Ia mengungkapkan, arahan Menteri ESDM Bahlil Lahadalia terkait bioenergi yang menjadi prioritas utama untuk segera diselesaikan. Eniya mengungkapkan, pemerintah telah menyiapkan program ini dengan bauran solar yang mencakup 40% bahan bakar nabati berbasis minyak sawit.

Dia menambahkan, pihaknya sedang menyiapkan sejumlah infrastruktur pendukung seperti pelabuhan, pengiriman, dan logistik untuk kelancaran penerapan mandatori bioenergi yang ditargetkan persiapan selesai Desember 2024.

"Memang perlu banyak hal untuk mempersiapkan kaya pelabuhannya, pengirimannya, logistik. Industri harus mempersiapkan, investasi butuh modal juga," ucapnya.

Selain fokus pada B40, pemerintah juga mengkaji kemungkinan penerapan biodiesel B50. Eniya menyebutkan, kajian teknis terkait performa mesin dengan penggunaan B50 sudah dilakukan. Eniya menuturkan, uji coba implementasi biodiesel B50 telah dilakukan Menteri Pertanian (Mentan) Andi Amran Sulaiman di Kalimantan Selatan.
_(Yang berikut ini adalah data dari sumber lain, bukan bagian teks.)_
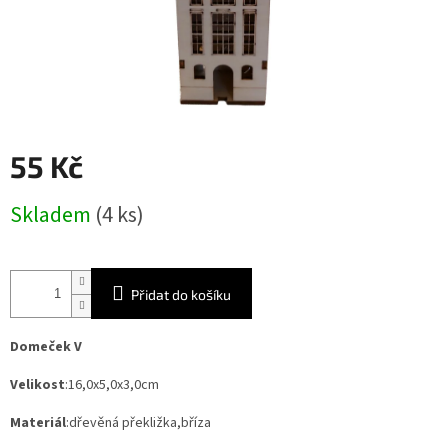
55 Kč
Měrná
Skladem
(4 ks)
cena:
Přidat do košíku
Domeček V
Velikost
:16,0x5,0x3,0cm
Materiál
:dřevěná překližka,bříza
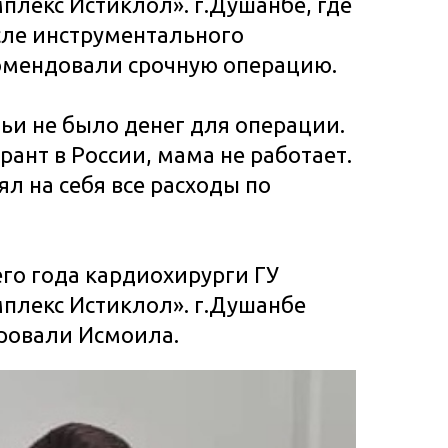
лекс Истиклол». г.Душанбе, где
сле инструментального
омендовали срочную операцию.
и не было денег для операции.
рант в России, мама не работает.
л на себя все расходы по
его года кардиохирурги ГУ
плекс Истиклол». г.Душанбе
ровали Исмоила.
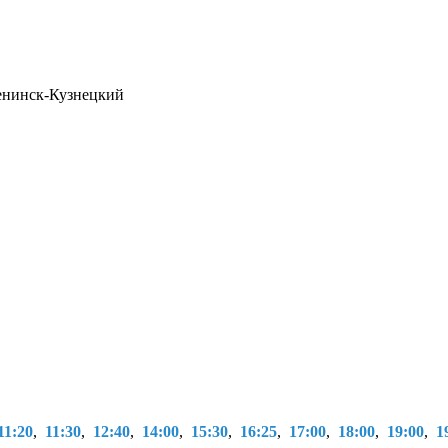
енинск-Кузнецкий
11:20
,
11:30
,
12:40
,
14:00
,
15:30
,
16:25
,
17:00
,
18:00
,
19:00
,
1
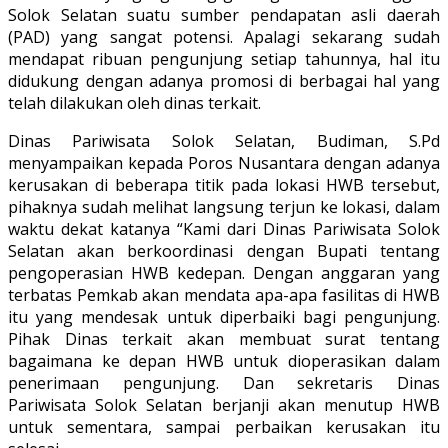
Solok Selatan suatu sumber pendapatan asli daerah
(PAD) yang sangat potensi. Apalagi sekarang sudah
mendapat ribuan pengunjung setiap tahunnya, hal itu
didukung dengan adanya promosi di berbagai hal yang
telah dilakukan oleh dinas terkait.
Dinas Pariwisata Solok Selatan, Budiman, S.Pd
menyampaikan kepada Poros Nusantara dengan adanya
kerusakan di beberapa titik pada lokasi HWB tersebut,
pihaknya sudah melihat langsung terjun ke lokasi, dalam
waktu dekat katanya “Kami dari Dinas Pariwisata Solok
Selatan akan berkoordinasi dengan Bupati tentang
pengoperasian HWB kedepan. Dengan anggaran yang
terbatas Pemkab akan mendata apa-apa fasilitas di HWB
itu yang mendesak untuk diperbaiki bagi pengunjung.
Pihak Dinas terkait akan membuat surat tentang
bagaimana ke depan HWB untuk dioperasikan dalam
penerimaan pengunjung. Dan sekretaris Dinas
Pariwisata Solok Selatan berjanji akan menutup HWB
untuk sementara, sampai perbaikan kerusakan itu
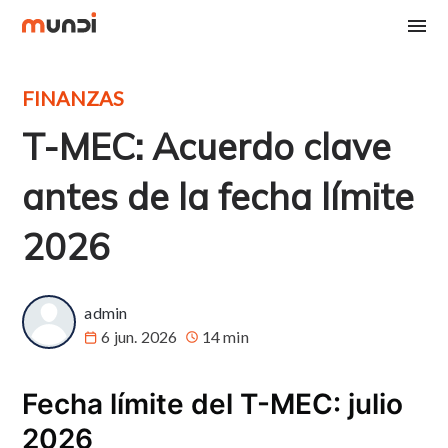
FINANZAS
T-MEC: Acuerdo clave
antes de la fecha límite
2026
admin
6 jun. 2026
14 min
Fecha límite del T-MEC: julio
2026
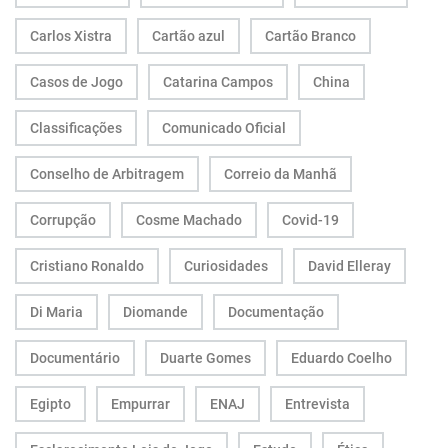
Carlos Xistra
Cartão azul
Cartão Branco
Casos de Jogo
Catarina Campos
China
Classificações
Comunicado Oficial
Conselho de Arbitragem
Correio da Manhã
Corrupção
Cosme Machado
Covid-19
Cristiano Ronaldo
Curiosidades
David Elleray
Di Maria
Diomande
Documentação
Documentário
Duarte Gomes
Eduardo Coelho
Egipto
Empurrar
ENAJ
Entrevista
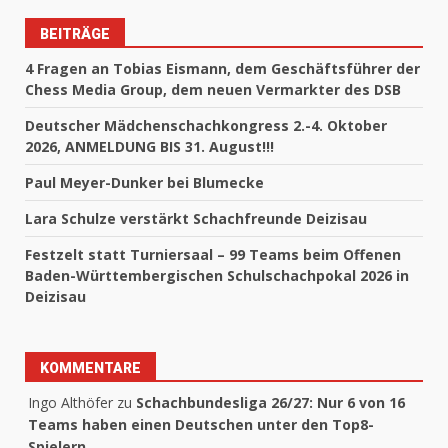
BEITRÄGE
4 Fragen an Tobias Eismann, dem Geschäftsführer der
Chess Media Group, dem neuen Vermarkter des DSB
Deutscher Mädchenschachkongress 2.-4. Oktober
2026, ANMELDUNG BIS 31. August!!!
Paul Meyer-Dunker bei Blumecke
Lara Schulze verstärkt Schachfreunde Deizisau
Festzelt statt Turniersaal – 99 Teams beim Offenen
Baden-Württembergischen Schulschachpokal 2026 in
Deizisau
KOMMENTARE
Ingo Althöfer
zu
Schachbundesliga 26/27: Nur 6 von 16
Teams haben einen Deutschen unter den Top8-
Spielern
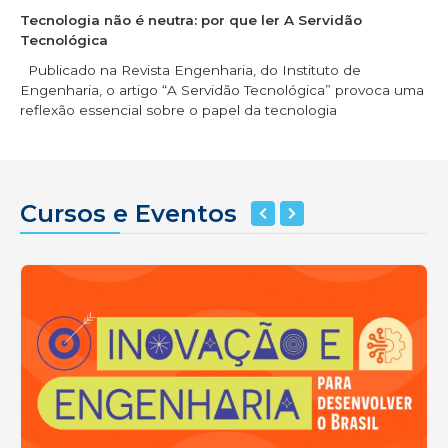
Tecnologia não é neutra: por que ler A Servidão
Tecnológica
Publicado na Revista Engenharia, do Instituto de
Engenharia, o artigo “A Servidão Tecnológica” provoca uma
reflexão essencial sobre o papel da tecnologia
Cursos e Eventos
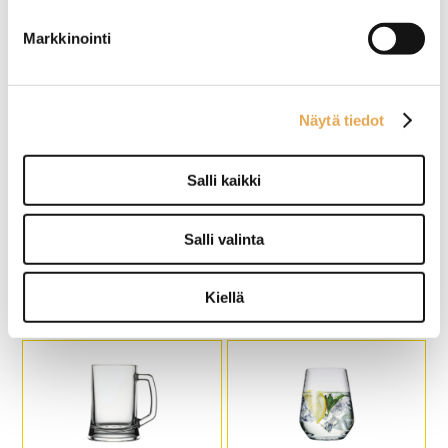
Karkaistua lasia
Reuna karkaistua lasia
Markkinointi
Näytä tiedot
Salli kaikki
Olutlasi Parma 45cl
Olutlasi Revival
Salli valinta
Reunakarkaistu
Pinoutuva
Korkeus 147mm
Reunakarkaistu
Kiellä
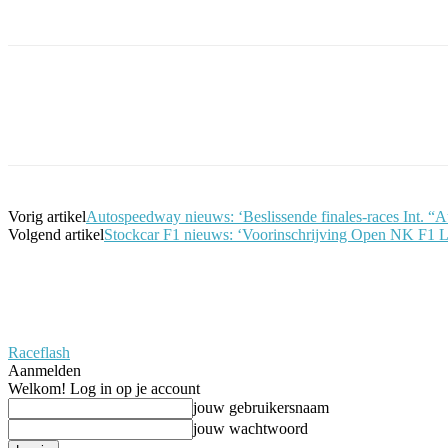
Facebook
Twitter
Pinterest
WhatsApp
Vorig artikel
Autospeedway nieuws: ‘Beslissende finales-races Int. “
Volgend artikel
Stockcar F1 nieuws: ‘Voorinschrijving Open NK F1 La
Raceflash
Aanmelden
Welkom! Log in op je account
jouw gebruikersnaam
jouw wachtwoord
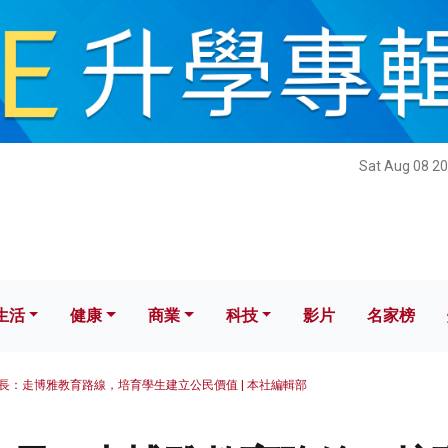
健康
商業
科技
影片
名家榜
Sat Aug 08 20
生活
健康
商業
科技
影片
名家榜
長：走博雅教育路線，培育學生建立公民價值 | 本社編輯部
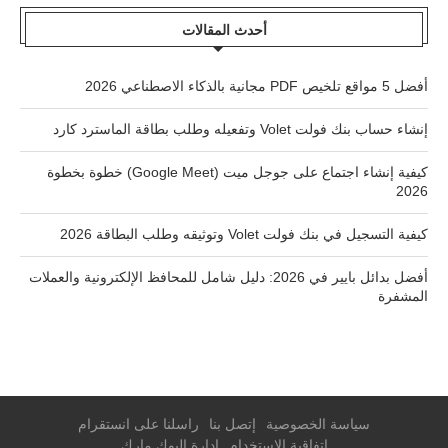
أحدث المقالات
أفضل 5 مواقع تلخيص PDF مجانية بالذكاء الاصطناعي 2026
إنشاء حساب بنك فولت Volet وتفعيله وطلب بطاقة الماسترد كارد
كيفية إنشاء اجتماع على جوجل ميت (Google Meet) خطوة بخطوة
2026
كيفية التسجيل في بنك فولت Volet وتوثيقه وطلب البطاقة 2026
أفضل بدائل بايير في 2026: دليل شامل للمحافظ الإلكترونية والعملات
المشفرة
سياسة الخصوصية
إتصل بنا
راسلنا على انستقرام
اتفاقية الاستخدام
إدارة البوك مارك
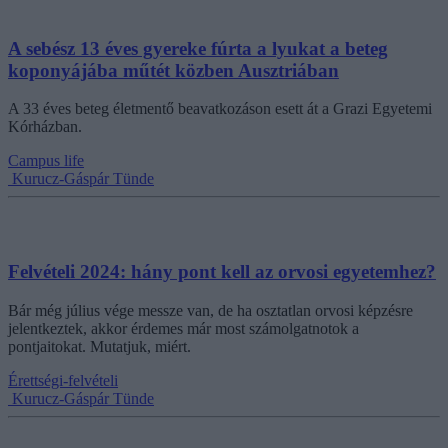
A sebész 13 éves gyereke fúrta a lyukat a beteg
koponyájába műtét közben Ausztriában
A 33 éves beteg életmentő beavatkozáson esett át a Grazi Egyetemi
Kórházban.
Campus life
Kurucz-Gáspár Tünde
Felvételi 2024: hány pont kell az orvosi egyetemhez?
Bár még július vége messze van, de ha osztatlan orvosi képzésre
jelentkeztek, akkor érdemes már most számolgatnotok a
pontjaitokat. Mutatjuk, miért.
Érettségi-felvételi
Kurucz-Gáspár Tünde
Pemerintah kini sedang mempertimbangkan tidak hanya B50, tetapi juga kemungkinan untuk B60. Kajian teknis menjadi sangat penting untuk menentukan efektivitas dan performa bahan bakar tersebut dalam mesin kendaraan.

Kajian teknis itu adalah bagian dari persiapan untuk memastikan kelancaran transisi ke penggunaan biodiesel dengan kandungan yang lebih tinggi. "Tadi diarahkan untuk bukan hanya B50 aja, bisa juga ke B60. Nah ini perlu kajian memang, kajian teknis harus ada. Jadi kajian teknis performa di angine itu yang paling penting," tuturnya.

Rencana ini sejalan dengan data realisasi kinerja subsektor EBTKE tahun 2024 yang menunjukkan perkembangan positif. Data terbaru menunjukkan bahwa pemanfaatan biodiesel pada kuartal kedua tahun 2024 mencapai realisasi sebesar 6,2 juta kiloliter, atau sekitar 54,2% dari target tahunan sebesar 11,3 juta kiloliter.

Selain memberikan kontribusi pada penurunan emisi gas rumah kaca, peningkatan konsumsi biodiesel juga berdampak positif pada perekonomian, dengan menciptakan lapangan kerja baru dan mengurangi ketergantungan pada impor bahan bakar fosil.